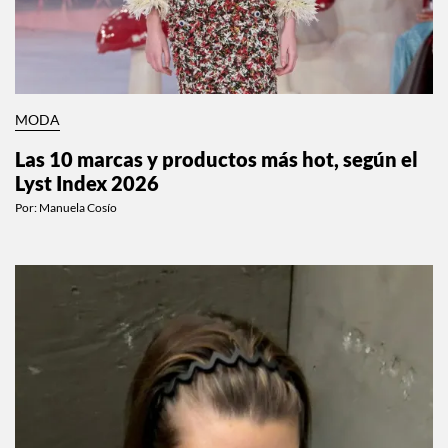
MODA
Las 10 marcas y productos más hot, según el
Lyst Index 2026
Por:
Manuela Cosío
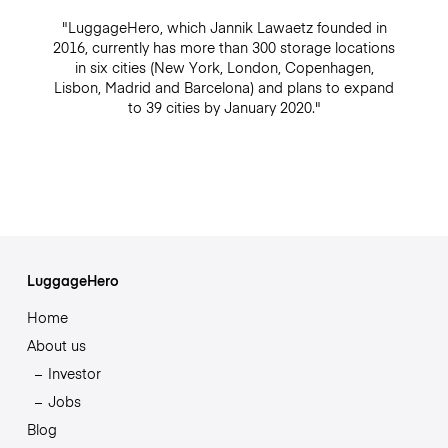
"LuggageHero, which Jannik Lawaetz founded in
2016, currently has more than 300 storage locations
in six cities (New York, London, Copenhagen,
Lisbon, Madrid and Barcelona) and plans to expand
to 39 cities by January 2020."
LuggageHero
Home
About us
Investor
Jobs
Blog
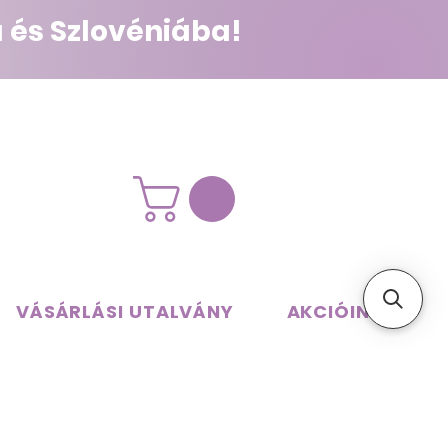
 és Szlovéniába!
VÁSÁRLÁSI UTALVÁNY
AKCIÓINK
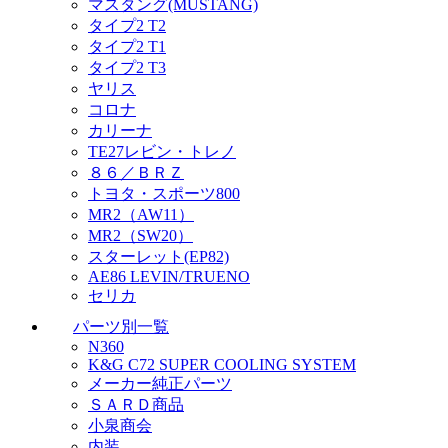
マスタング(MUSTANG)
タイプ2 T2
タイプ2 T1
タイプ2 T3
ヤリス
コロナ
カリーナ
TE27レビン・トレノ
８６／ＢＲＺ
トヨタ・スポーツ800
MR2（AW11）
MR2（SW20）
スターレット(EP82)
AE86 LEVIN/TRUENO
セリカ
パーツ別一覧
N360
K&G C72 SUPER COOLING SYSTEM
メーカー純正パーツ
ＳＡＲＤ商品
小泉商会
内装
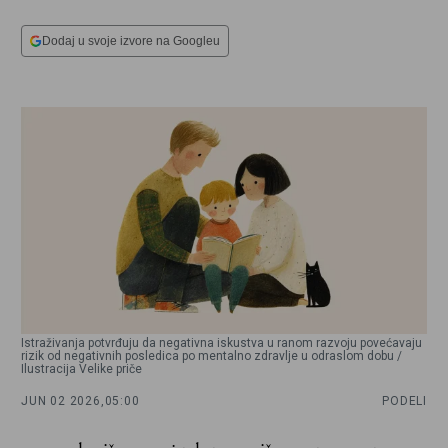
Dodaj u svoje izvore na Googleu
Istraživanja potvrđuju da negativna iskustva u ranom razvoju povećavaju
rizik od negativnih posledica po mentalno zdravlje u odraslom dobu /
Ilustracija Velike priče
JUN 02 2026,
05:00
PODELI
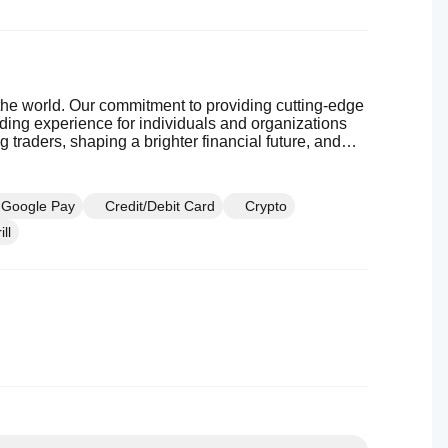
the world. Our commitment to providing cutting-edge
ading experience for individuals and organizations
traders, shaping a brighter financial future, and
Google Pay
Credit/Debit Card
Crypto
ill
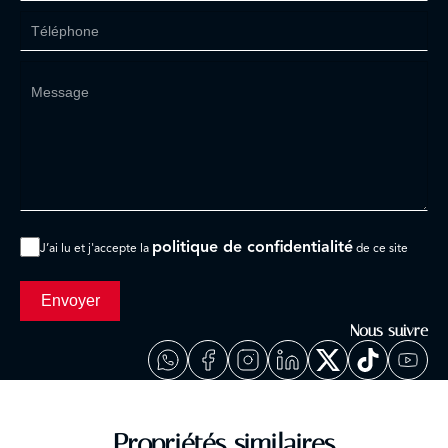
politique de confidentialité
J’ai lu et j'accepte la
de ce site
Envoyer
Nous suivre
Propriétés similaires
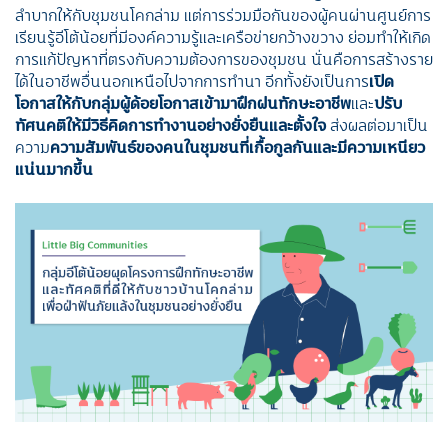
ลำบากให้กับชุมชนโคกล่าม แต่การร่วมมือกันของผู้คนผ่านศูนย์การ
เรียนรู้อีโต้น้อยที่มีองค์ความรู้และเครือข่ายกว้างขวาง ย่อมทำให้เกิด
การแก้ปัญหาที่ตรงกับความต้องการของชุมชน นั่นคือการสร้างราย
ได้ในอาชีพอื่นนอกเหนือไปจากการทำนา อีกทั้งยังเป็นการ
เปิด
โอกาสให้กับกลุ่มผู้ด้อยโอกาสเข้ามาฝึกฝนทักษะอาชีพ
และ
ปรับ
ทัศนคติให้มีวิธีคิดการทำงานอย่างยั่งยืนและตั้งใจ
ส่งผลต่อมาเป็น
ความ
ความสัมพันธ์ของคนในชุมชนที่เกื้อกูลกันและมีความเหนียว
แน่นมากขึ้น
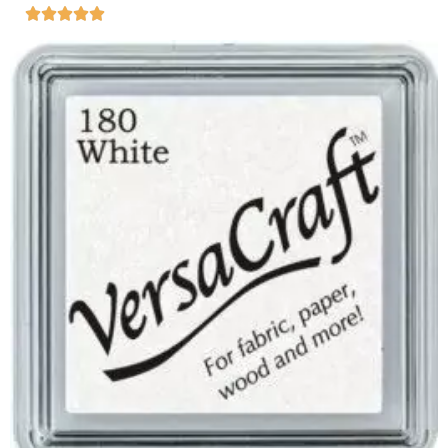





---
Leaving the pictures out, output each line of the listing exactly.

MODA
Las 10 marcas y productos más hot, según el
Lyst Index 2026
Por:
Manuela Cosío
"LuggageHero, which Jannik Lawaetz founded in
2016, currently has more than 300 storage locations
in six cities (New York, London, Copenhagen,
Lisbon, Madrid and Barcelona) and plans to expand
to 39 cities by January 2020."
LuggageHero
Home
About us
Investor
Jobs
Blog
 és Szlovéniába!
VÁSÁRLÁSI UTALVÁNY
AKCIÓINK
マスタング(MUSTANG)
タイプ2 T2
タイプ2 T1
タイプ2 T3
ヤリス
コロナ
カリーナ
TE27レビン・トレノ
８６／ＢＲＺ
トヨタ・スポーツ800
MR2（AW11）
MR2（SW20）
スターレット(EP82)
AE86 LEVIN/TRUENO
セリカ
パーツ別一覧
N360
K&G C72 SUPER COOLING SYSTEM
メーカー純正パーツ
ＳＡＲＤ商品
小泉商会
内装
Dodaj u svoje izvore na Googleu
Istraživanja potvrđuju da negativna iskustva u ranom razvoju povećavaju
rizik od negativnih posledica po mentalno zdravlje u odraslom dobu /
Ilustracija Velike priče
JUN 02 2026,
05:00
PODELI
the world. Our commitment to providing cutting-edge
ading experience for individuals and organizations
traders, shaping a brighter financial future, and
Google Pay
Credit/Debit Card
Crypto
ill
politique de confidentialité
J’ai lu et j'accepte la
de ce site
Envoyer
Nous suivre
Propriétés similaires
ลำบากให้กับชุมชนโคกล่าม แต่การร่วมมือกันของผู้คนผ่านศูนย์การ
เรียนรู้อีโต้น้อยที่มีองค์ความรู้และเครือข่ายกว้างขวาง ย่อมทำให้เกิด
การแก้ปัญหาที่ตรงกับความต้องการของชุมชน นั่นคือการสร้างราย
ได้ในอาชีพอื่นนอกเหนือไปจากการทำนา อีกทั้งยังเป็นการ
เปิด
โอกาสให้กับกลุ่มผู้ด้อยโอกาสเข้ามาฝึกฝนทักษะอาชีพ
และ
ปรับ
ทัศนคติให้มีวิธีคิดการทำงานอย่างยั่งยืนและตั้งใจ
ส่งผลต่อมาเป็น
ความ
ความสัมพันธ์ของคนในชุมชนที่เกื้อกูลกันและมีความเหนียว
แน่นมากขึ้น






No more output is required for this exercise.